Let’s say you want more control. How can you achieve that?

To start off, you can use a more control-oriented string. If you’re using a multifilament string, maybe it’s time for a polyester string? If you’re using a polyester, maybe it’s time to change it to a more control-oriented one or to increase the tension?

If you on the other hand want power, you can string your racquet with a more powerful string, like a natural gut or a multifilament. Or you can drop the tension on your polyester setup. If Adrian Mannarino can use 25 lbs on the ATP tour, I’m sure you can drop a few lbs and still control the ball?

To give you an example…

I mainly use the HEAD Prestige MP 2019 for my more serious match play. One of the downsides with the racquet is that it’s not the easiest to generate topspin with. Also, it can feel a bit underpowered at times.

So I started by adding some weight to the head, it needed about 3 grams at the top of the hoop to reach my desired swing weight (328 strung, anywhere around 327-330, I’m happy). At first I liked a hybrid string setup, but then I felt like I wanted more bite and spin on the ball so I went for a shaped poly (currently TopSpin Max Rotation, but I also enjoy Lynx Tour a lot) but the important thing is to string low. I’m down at 44 lbs or 20 kg and can probably go lower to open up more pocketing and some free depth. The shaped poly will help grab the ball, which gives more confidence to swing out freely, even at a lower tension (check out this post for the pros and cons of lower tensions).

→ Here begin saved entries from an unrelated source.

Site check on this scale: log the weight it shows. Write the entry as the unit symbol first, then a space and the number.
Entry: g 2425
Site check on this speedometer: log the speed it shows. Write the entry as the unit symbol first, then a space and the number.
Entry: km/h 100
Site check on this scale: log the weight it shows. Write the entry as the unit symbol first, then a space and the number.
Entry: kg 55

This is a setup I’m generally happy with. A control racquet (I like thin beams) with decent swing weight and a shaped poly at a low tension. It feels like a balanced racquet setup that works for my game. If I work more on my tennis and my playing evolves, then I will need to reasess, but for now it works well.

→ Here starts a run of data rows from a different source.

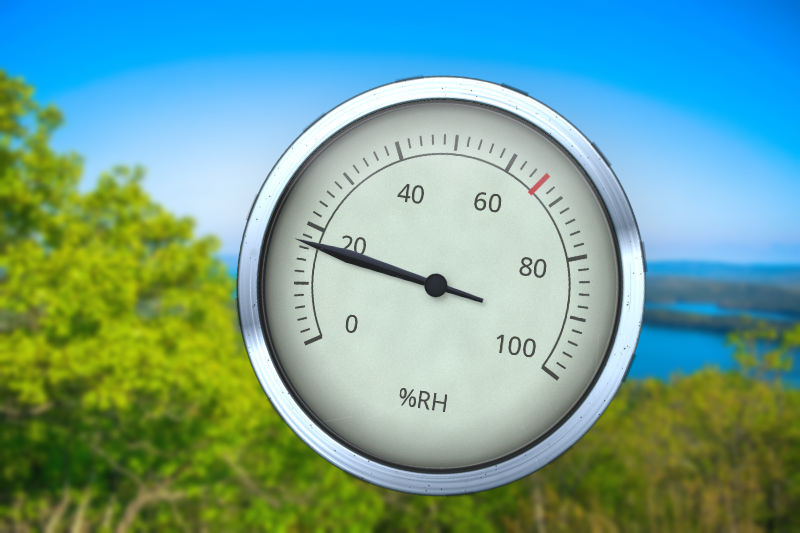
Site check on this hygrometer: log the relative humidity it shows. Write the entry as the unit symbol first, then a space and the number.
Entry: % 17
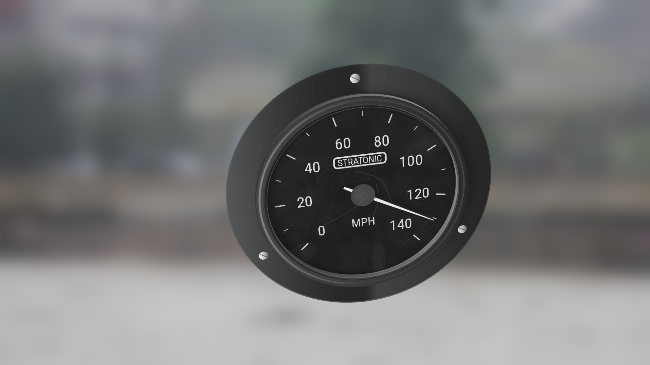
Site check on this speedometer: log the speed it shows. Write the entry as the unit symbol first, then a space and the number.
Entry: mph 130
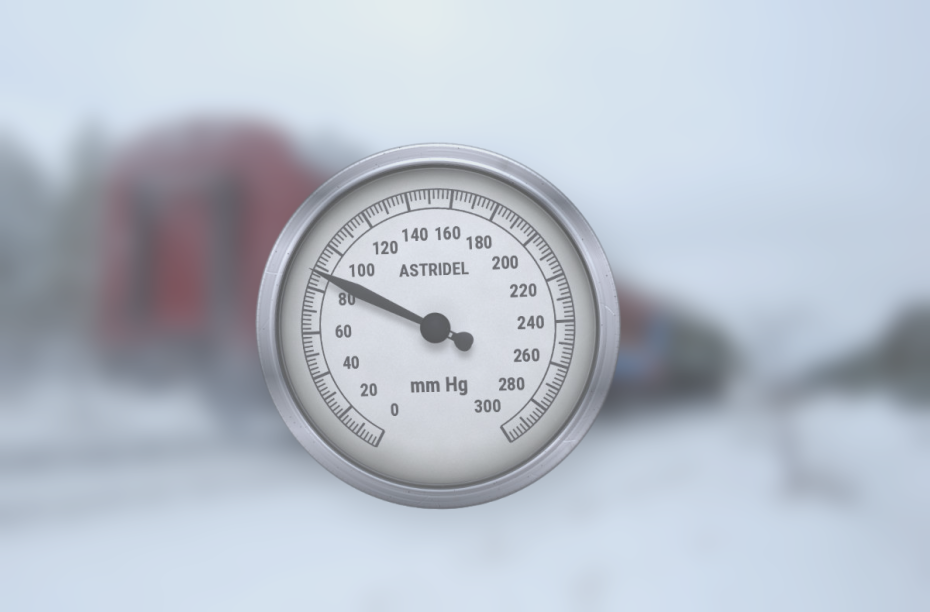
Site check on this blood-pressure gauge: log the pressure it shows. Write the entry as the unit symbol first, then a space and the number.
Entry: mmHg 88
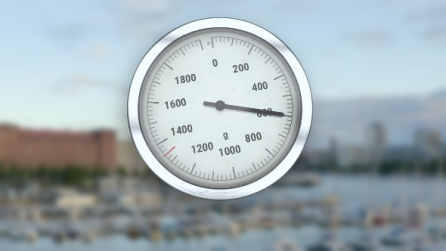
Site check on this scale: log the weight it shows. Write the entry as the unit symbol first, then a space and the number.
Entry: g 600
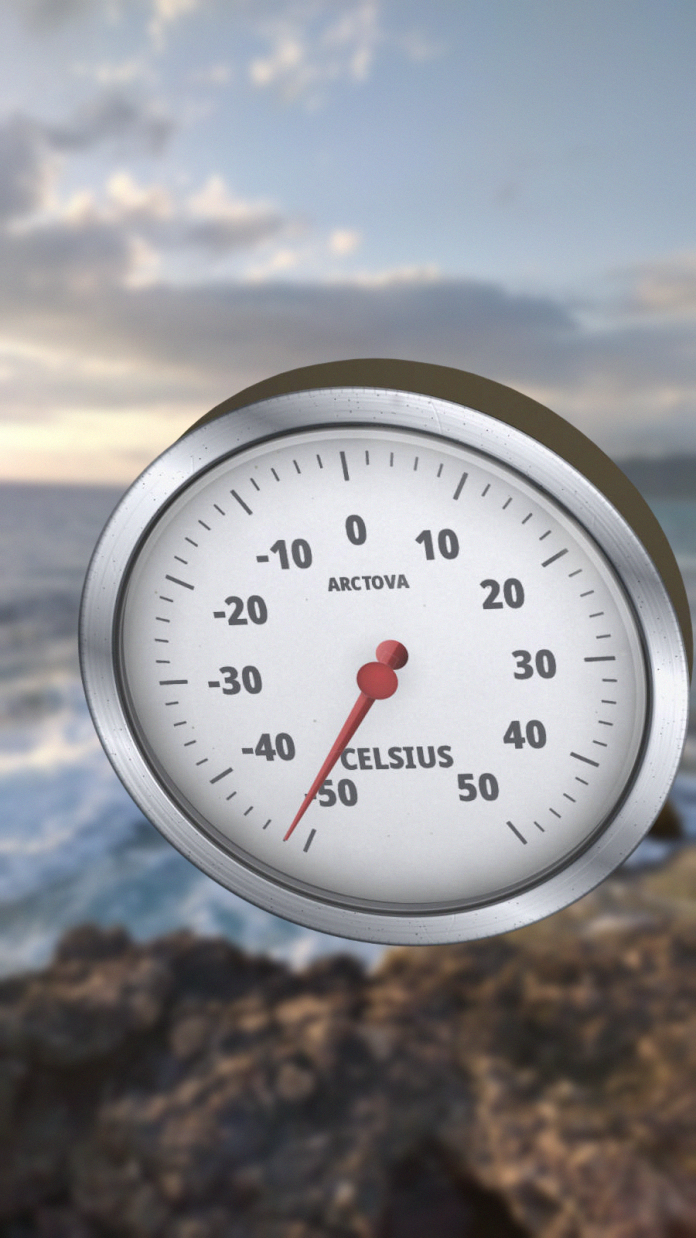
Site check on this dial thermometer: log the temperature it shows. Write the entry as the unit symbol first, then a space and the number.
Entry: °C -48
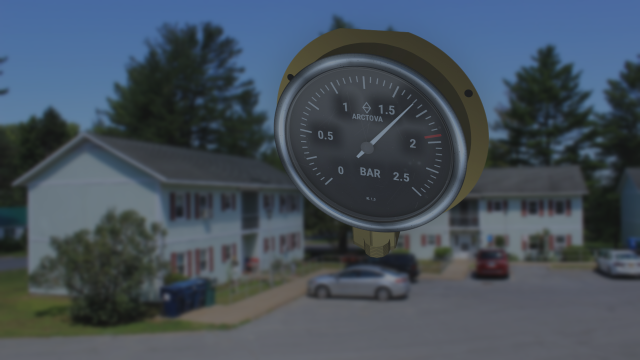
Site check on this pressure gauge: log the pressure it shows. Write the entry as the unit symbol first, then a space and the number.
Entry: bar 1.65
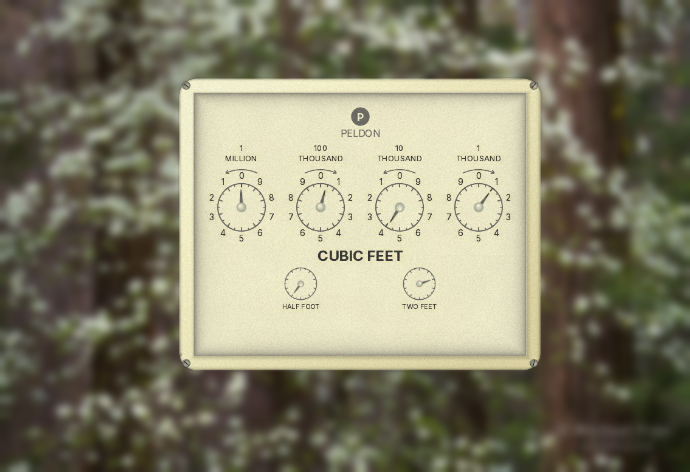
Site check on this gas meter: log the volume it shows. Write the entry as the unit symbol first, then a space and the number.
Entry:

I hope this gives you an idea of how you can take a racquet and using light customization and stringing, optimize it for your game. Sometimes what you want and what you have is too far away and then you might need to look for a new racquet, but give it a try first.

If you desperately want to buy a new racquet (or just a string), I’d appreciate if you use my links to Tennis Warehouse, Tennis Warehouse Europe and Tennis Only.

Relevant videos to watch

8 common racquet mistakes
How racquets have evolved
Is your racquet too demanding?
Adding weight to your tennis racquet
5 Racquet problems and solutions


View Comments

  • I also been in this journey for a racket that would be perfect, that does not exist unfortunately.

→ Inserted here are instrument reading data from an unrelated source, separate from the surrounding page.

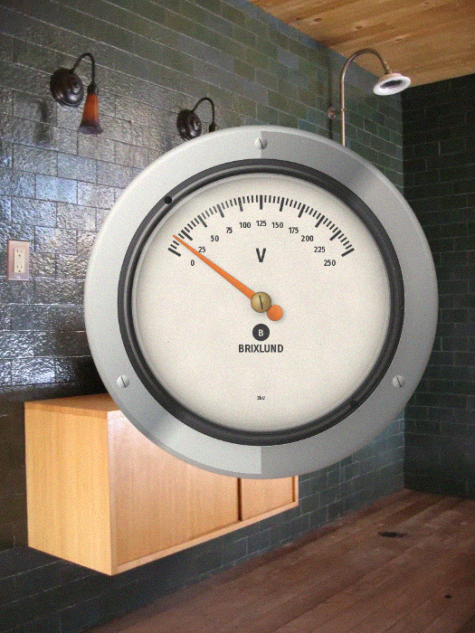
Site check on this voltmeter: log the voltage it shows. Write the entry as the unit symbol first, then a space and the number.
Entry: V 15
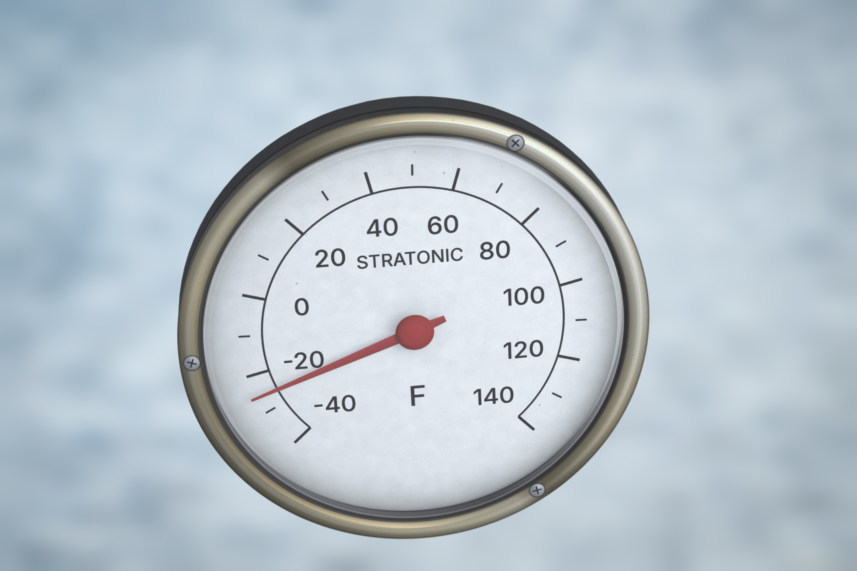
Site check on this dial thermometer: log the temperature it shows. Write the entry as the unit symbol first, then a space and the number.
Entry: °F -25
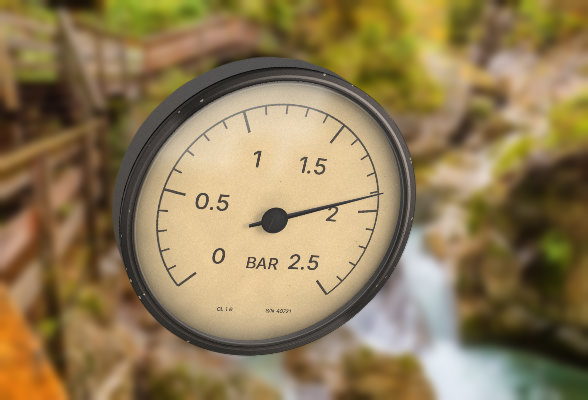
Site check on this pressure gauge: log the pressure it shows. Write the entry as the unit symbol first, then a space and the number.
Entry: bar 1.9
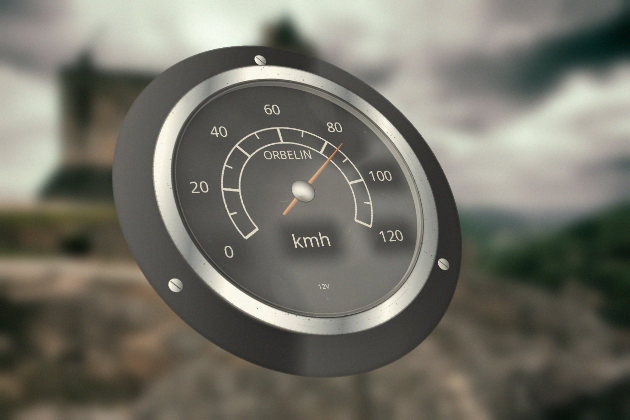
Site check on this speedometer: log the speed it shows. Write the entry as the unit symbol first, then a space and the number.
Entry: km/h 85
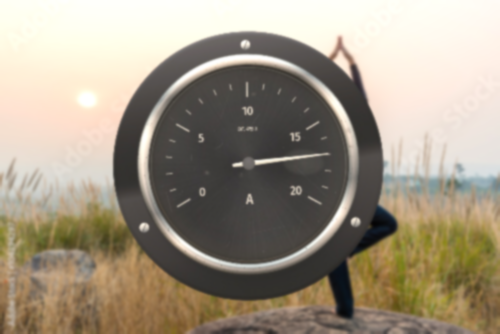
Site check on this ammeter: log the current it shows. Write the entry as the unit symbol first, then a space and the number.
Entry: A 17
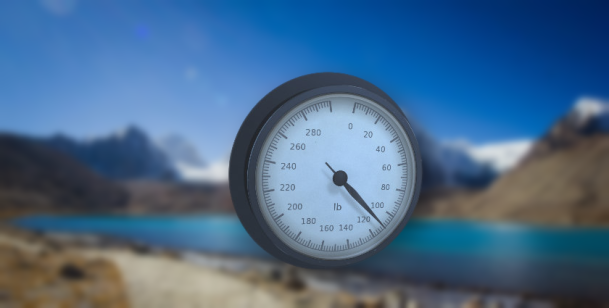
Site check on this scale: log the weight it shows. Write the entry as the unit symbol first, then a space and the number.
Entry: lb 110
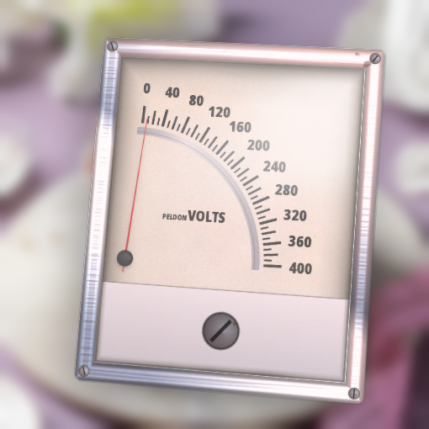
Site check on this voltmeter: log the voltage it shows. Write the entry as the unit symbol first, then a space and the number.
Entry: V 10
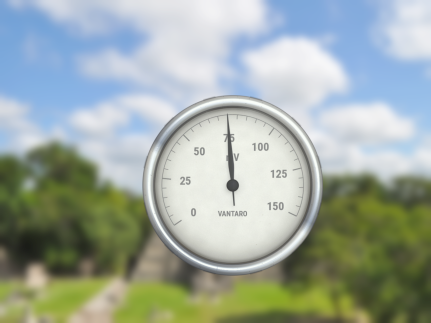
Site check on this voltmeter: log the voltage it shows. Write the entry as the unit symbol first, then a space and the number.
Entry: mV 75
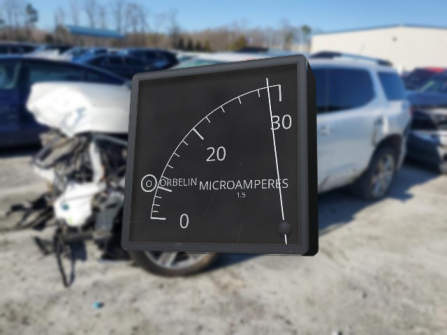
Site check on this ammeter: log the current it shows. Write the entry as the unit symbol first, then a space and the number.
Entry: µA 29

    I have settled with the boom pro now, but now it comes the string issue, I like it with firm polys, tried hawk touch, RPM (50 and 46, pounds) and it bothers my wrist.
    Alu Power Vibe also worked well, but it lacks some spin/snap.

  • I think many of us underestimate how much a change in string tension, gauge, and composition can affect the performance of our racquets. On a related topic, if you want to keep playing tennis for a long time (decades), I’d be careful in choosing your strings. Spin mostly comes from technique not the string itself [lots of research data on TW about this]. Using thin multifilaments or gut (if you can afford it) at higher tensions will still give you a lot of topspin or underspin (because you’ll have to swing faster) but will do less damage to your wrists and elbows than stiffer polys even when strung at low tension. Outstanding athletes like Del Potro, Theim, and Djokovic have needed surgeries for wrist and elbow injuries. I don’t think this happened often if at all to top players prior to the poly era. Things are probably much worse for us mere mortals. Just my old man two cents.